Statute of Distribution
- Parliament of England
- Long title: An Act for the better settling of intestates' estates.
- Citation: 22 & 23 Cha. 2. c. 10
- Territorial extent: England and Wales

Dates
- Royal assent: 22 April 1671
- Commencement: 1 June 1671
- Repealed: 1 January 1926 not affecting deaths occurring before; =

Other legislation
- Amended by: Continuance of Laws Act 1678; Administration of Intestates' Estate Act 1685; Statute Law Revision Act 1863; Statute Law Revision Act 1863; Law of Property (Amendment) Act 1924;
- Repealed by: Administration of Estates Act 1925
- Relates to: Statute of Frauds

Status: Repealed

Text of statute as originally enacted

= Statute of Distribution =

Act of the Parliament of England

The Statute of Distribution (22 & 23 Cha. 2. c. 10) was an act of the Parliament of England in 1670. It deals with the administration of intestate estates.

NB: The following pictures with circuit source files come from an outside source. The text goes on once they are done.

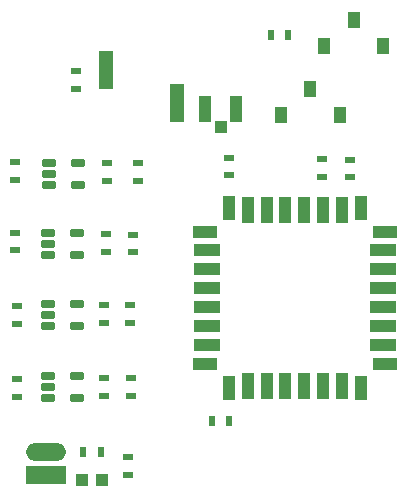
<source format=gbp>
G04*
G04 #@! TF.GenerationSoftware,Altium Limited,Altium Designer,22.7.1 (60)*
G04*
G04 Layer_Color=128*
%FSLAX44Y44*%
%MOMM*%
G71*
G04*
G04 #@! TF.SameCoordinates,445EDDF3-7DE9-4779-8E76-6141CBC7C01E*
G04*
G04*
G04 #@! TF.FilePolarity,Positive*
G04*
G01*
G75*
%ADD24R,0.6000X0.9000*%
%ADD25R,0.9000X0.6000*%
%ADD28R,1.0000X1.4000*%
%ADD71R,1.2700X3.3000*%
%ADD72R,1.0000X1.0500*%
%ADD73R,1.0500X2.2000*%
%ADD74R,3.4000X1.5000*%
G04:AMPARAMS|DCode=75|XSize=0.67mm|YSize=1.17mm|CornerRadius=0.0402mm|HoleSize=0mm|Usage=FLASHONLY|Rotation=90.000|XOffset=0mm|YOffset=0mm|HoleType=Round|Shape=RoundedRectangle|*
%AMROUNDEDRECTD75*
21,1,0.6700,1.0896,0,0,90.0*
21,1,0.5896,1.1700,0,0,90.0*
1,1,0.0804,0.5448,0.2948*
1,1,0.0804,0.5448,-0.2948*
1,1,0.0804,-0.5448,-0.2948*
1,1,0.0804,-0.5448,0.2948*
%
%ADD75ROUNDEDRECTD75*%
%ADD76R,1.0000X2.0000*%
%ADD77R,2.0000X1.0000*%
%ADD78R,2.3000X1.0000*%
%ADD79R,1.0000X2.3000*%
%ADD80O,3.4000X1.5000*%
%ADD81R,1.1000X1.0000*%
D24*
X271500Y493000D02*
D03*
X127500Y140000D02*
D03*
X286500Y493000D02*
D03*
X221500Y166000D02*
D03*
X236500D02*
D03*
X112500Y140000D02*
D03*
D25*
X153000Y202500D02*
D03*
Y187500D02*
D03*
X107000Y462500D02*
D03*
Y447500D02*
D03*
X151000Y135500D02*
D03*
X339000Y387500D02*
D03*
X315000Y388000D02*
D03*
X159000Y369500D02*
D03*
X133000D02*
D03*
X155000Y309000D02*
D03*
X132000Y309500D02*
D03*
X152000Y249500D02*
D03*
X130000D02*
D03*
Y187500D02*
D03*
X236000Y389000D02*
D03*
Y374000D02*
D03*
X315000Y373000D02*
D03*
X339000Y372500D02*
D03*
X155000Y324000D02*
D03*
X132000Y324500D02*
D03*
X152000Y264500D02*
D03*
X130000D02*
D03*
Y202500D02*
D03*
X159000Y384500D02*
D03*
X133000D02*
D03*
X55000Y370500D02*
D03*
Y385500D02*
D03*
Y310500D02*
D03*
Y325500D02*
D03*
X57000Y248500D02*
D03*
Y263500D02*
D03*
X57000Y186500D02*
D03*
Y201500D02*
D03*
X151000Y120500D02*
D03*
D28*
X317000Y484000D02*
D03*
X367000D02*
D03*
X342000Y506000D02*
D03*
X280000Y425000D02*
D03*
X330000D02*
D03*
X305000Y447000D02*
D03*
D71*
X132400Y462900D02*
D03*
X192000Y435000D02*
D03*
D72*
X229000Y414750D02*
D03*
D73*
X242250Y430000D02*
D03*
X215750D02*
D03*
D74*
X81000Y120000D02*
D03*
D75*
X83800Y375000D02*
D03*
X82800Y316000D02*
D03*
Y256000D02*
D03*
Y195000D02*
D03*
X108200Y384400D02*
D03*
X83800D02*
D03*
Y365600D02*
D03*
X108200D02*
D03*
X107200Y325400D02*
D03*
X82800D02*
D03*
Y306600D02*
D03*
X107200D02*
D03*
Y265400D02*
D03*
X82800D02*
D03*
Y246600D02*
D03*
X107200D02*
D03*
Y204400D02*
D03*
X82800D02*
D03*
Y185600D02*
D03*
X107200D02*
D03*
D76*
X236000Y346500D02*
D03*
X348000D02*
D03*
X236000Y194500D02*
D03*
X348000D02*
D03*
D77*
X216000Y326500D02*
D03*
Y214500D02*
D03*
X368000D02*
D03*
Y326500D02*
D03*
D78*
X217500Y294500D02*
D03*
Y230500D02*
D03*
X366500D02*
D03*
X217500Y310500D02*
D03*
Y278500D02*
D03*
Y262500D02*
D03*
Y246500D02*
D03*
X366500D02*
D03*
Y262500D02*
D03*
Y278500D02*
D03*
Y294500D02*
D03*
Y310500D02*
D03*
D79*
X268000Y196000D02*
D03*
X332000Y345000D02*
D03*
X316000D02*
D03*
X300000D02*
D03*
X284000D02*
D03*
X268000D02*
D03*
X252000D02*
D03*
Y196000D02*
D03*
X284000D02*
D03*
X300000D02*
D03*
X316000D02*
D03*
X332000D02*
D03*
D80*
X81000Y140000D02*
D03*
D81*
X128500Y116000D02*
D03*
X111500D02*
D03*
M02*

</source>
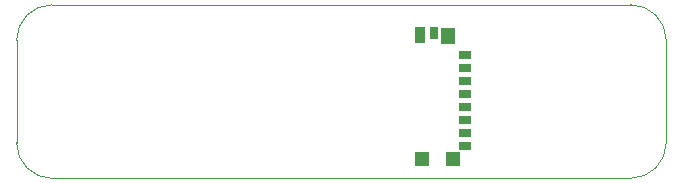
<source format=gbp>
G04 #@! TF.GenerationSoftware,KiCad,Pcbnew,(6.0.0)*
G04 #@! TF.CreationDate,2022-02-03T13:29:45+01:00*
G04 #@! TF.ProjectId,MinCab,4d696e43-6162-42e6-9b69-6361645f7063,rev?*
G04 #@! TF.SameCoordinates,Original*
G04 #@! TF.FileFunction,Paste,Bot*
G04 #@! TF.FilePolarity,Positive*
%FSLAX46Y46*%
G04 Gerber Fmt 4.6, Leading zero omitted, Abs format (unit mm)*
G04 Created by KiCad (PCBNEW (6.0.0)) date 2022-02-03 13:29:45*
%MOMM*%
%LPD*%
G01*
G04 APERTURE LIST*
G04 #@! TA.AperFunction,Profile*
%ADD10C,0.050000*%
G04 #@! TD*
%ADD11R,1.200000X1.150000*%
%ADD12R,1.200000X1.450000*%
%ADD13R,0.700000X1.000000*%
%ADD14R,0.900000X1.400000*%
%ADD15R,1.000000X0.700000*%
G04 APERTURE END LIST*
D10*
X117300000Y-91200000D02*
G75*
G03*
X120300000Y-94200000I3000001J1D01*
G01*
X172300000Y-82500000D02*
X172300000Y-91200000D01*
X169300000Y-94200000D02*
X120300000Y-94200000D01*
X172300000Y-82500000D02*
G75*
G03*
X169300000Y-79500000I-3000001J-1D01*
G01*
X169300000Y-94200000D02*
G75*
G03*
X172300000Y-91200000I-1J3000001D01*
G01*
X120300000Y-79500000D02*
X169300000Y-79500000D01*
X120300000Y-79500000D02*
G75*
G03*
X117300000Y-82500000I1J-3000001D01*
G01*
X117300000Y-82500000D02*
X117300000Y-91200000D01*
D11*
X154240000Y-92525000D03*
X151650000Y-92525000D03*
D12*
X153800000Y-82125000D03*
D13*
X152650000Y-81900000D03*
D14*
X151500000Y-82100000D03*
D15*
X155290000Y-83750000D03*
X155290000Y-84850000D03*
X155290000Y-85950000D03*
X155290000Y-87050000D03*
X155290000Y-88150000D03*
X155290000Y-89250000D03*
X155290000Y-90350000D03*
X155290000Y-91450000D03*
M02*

</source>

== Subsequent developments ==
The act was continued until the next session of parliament after 7 years by section 1 of the Continuance of Laws Act 1678 (30 Cha. 2. c. 6).

The whole act was made perpetual by the Administration of Intestates' Estate Act 1685 (1 Ja. 2. c. 17).

Section 7 of the act was repealed by section 1 of, and the schedule to, the Statute Law Revision Act 1863 (26 & 27 Vict. c. 125), which came into force on 28 July 1863.

The whole act, so far as it applied to deaths occurring after 1 January 1926 was repealed by section 56 of, and part I of the second schedule to, the Administration of Estates Act 1925 (15 & 16 Geo. 5. c. 23).

For the construction of references to Statutes of Distribution, see section 50 of the Administration of Estates Act 1925 and section 19 of the Administration of Estates Act (Northern Ireland) 1955.